Here’s what my decoding approach looks like so far:
# shape of X and y:
X.shape
(4797, 64, 226)
y.shape
(4797,)
rlr = RidgeClassifier(max_iter=1500)
grid = {'alpha': [1e-3, 1e-2, 0.01, 0.1, 1, 5]}
cv = RepeatedKFold(n_splits=4, n_repeats=2, random_state=1)
rlr = GridSearchCV(rlr, grid, scoring='roc_auc', cv=cv, n_jobs=-1)
clf = make_pipeline(StandardScaler(), rlr)
time_decod = SlidingEstimator(clf, n_jobs=1, scoring='roc_auc', verbose=True).score(X, y)
scores = cross_val_multiscore(time_decod, X, y, cv=4, n_jobs=1)
In the above, the performance of the above modeling procedure can be seen in cross_val_multiscore
which has 4 fold cv, so iterating across each of the CV folds it builds a model on 75% of the data and evaluates it on the remaining 25%. And it returns the mean AUC for each fold and each time point. I would however like to get the predicted probabilities for each epoch at each time point, for each of the folds. So it should return an X.shape[0] by X.shape[2] array. Presumably something like this would be accomplished by ditching the 4 folds and using a leave one out approach, which should then return the probabilities for each epoch. However this would be computationally costly. I would like to just limit the model building/test to 4 times and not X.shape[0] times.

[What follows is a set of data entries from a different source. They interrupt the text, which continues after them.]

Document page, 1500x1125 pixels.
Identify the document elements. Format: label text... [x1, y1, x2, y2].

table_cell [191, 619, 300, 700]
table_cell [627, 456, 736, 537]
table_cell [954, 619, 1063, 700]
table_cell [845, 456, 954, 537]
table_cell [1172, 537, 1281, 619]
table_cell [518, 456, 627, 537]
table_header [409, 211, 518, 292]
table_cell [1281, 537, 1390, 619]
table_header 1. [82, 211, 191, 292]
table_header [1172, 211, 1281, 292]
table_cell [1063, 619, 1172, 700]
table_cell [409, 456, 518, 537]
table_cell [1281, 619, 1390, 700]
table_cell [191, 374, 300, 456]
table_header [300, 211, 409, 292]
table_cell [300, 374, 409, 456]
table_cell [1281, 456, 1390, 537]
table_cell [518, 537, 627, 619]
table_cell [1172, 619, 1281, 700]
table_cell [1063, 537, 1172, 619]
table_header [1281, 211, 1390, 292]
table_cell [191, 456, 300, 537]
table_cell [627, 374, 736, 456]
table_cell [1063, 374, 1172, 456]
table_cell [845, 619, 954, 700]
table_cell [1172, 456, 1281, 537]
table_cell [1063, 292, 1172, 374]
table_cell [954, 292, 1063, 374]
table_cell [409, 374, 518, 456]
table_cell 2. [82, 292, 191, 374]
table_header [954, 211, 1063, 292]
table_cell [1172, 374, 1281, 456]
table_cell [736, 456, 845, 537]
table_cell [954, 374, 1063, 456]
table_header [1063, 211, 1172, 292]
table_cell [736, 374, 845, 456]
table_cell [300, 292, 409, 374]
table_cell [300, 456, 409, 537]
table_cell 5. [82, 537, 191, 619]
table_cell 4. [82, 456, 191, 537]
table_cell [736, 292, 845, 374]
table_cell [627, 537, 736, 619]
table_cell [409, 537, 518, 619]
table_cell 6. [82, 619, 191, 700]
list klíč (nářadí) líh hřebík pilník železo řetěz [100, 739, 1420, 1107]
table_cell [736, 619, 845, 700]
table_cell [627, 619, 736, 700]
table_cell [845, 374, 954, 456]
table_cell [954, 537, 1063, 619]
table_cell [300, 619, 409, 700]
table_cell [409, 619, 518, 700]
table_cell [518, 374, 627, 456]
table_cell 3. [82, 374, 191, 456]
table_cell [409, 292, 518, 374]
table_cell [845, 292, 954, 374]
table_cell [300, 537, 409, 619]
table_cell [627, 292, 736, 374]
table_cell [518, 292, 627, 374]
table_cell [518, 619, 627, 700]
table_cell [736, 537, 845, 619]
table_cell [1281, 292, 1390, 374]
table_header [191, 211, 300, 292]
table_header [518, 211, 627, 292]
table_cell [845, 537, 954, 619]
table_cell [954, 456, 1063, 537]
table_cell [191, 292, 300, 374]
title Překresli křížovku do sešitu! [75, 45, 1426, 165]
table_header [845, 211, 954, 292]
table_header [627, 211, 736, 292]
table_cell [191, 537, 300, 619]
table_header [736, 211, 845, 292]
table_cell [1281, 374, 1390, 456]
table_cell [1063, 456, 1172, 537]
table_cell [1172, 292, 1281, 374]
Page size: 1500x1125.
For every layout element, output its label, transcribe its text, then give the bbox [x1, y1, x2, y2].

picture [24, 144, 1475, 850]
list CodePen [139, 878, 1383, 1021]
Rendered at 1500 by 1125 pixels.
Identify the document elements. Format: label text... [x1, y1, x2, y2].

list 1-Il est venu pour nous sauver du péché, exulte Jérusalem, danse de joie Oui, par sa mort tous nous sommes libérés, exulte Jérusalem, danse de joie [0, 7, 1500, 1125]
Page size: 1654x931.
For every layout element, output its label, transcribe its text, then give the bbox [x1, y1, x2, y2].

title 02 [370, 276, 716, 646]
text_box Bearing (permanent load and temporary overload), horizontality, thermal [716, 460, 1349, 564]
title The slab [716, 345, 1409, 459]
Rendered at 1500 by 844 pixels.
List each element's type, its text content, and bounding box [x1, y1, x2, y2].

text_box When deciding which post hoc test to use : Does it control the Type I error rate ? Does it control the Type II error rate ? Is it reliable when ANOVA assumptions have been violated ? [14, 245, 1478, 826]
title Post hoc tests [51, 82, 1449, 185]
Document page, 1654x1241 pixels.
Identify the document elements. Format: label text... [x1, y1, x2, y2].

I could ditch the sliding estimator and, for each time point, diving the data into 4 groups, iterating through these and assigning the 75% to train and the 25& to test and running:
clf.fit(X_train, y_train)
predictions = clf.predict(X_test)
and then append the predictions for each test set. But this means I wouldn’t take advantage of the awesome SlidingEstimator and assuming it can be used to do this which would save a lot of code. Is there a way? Thanks!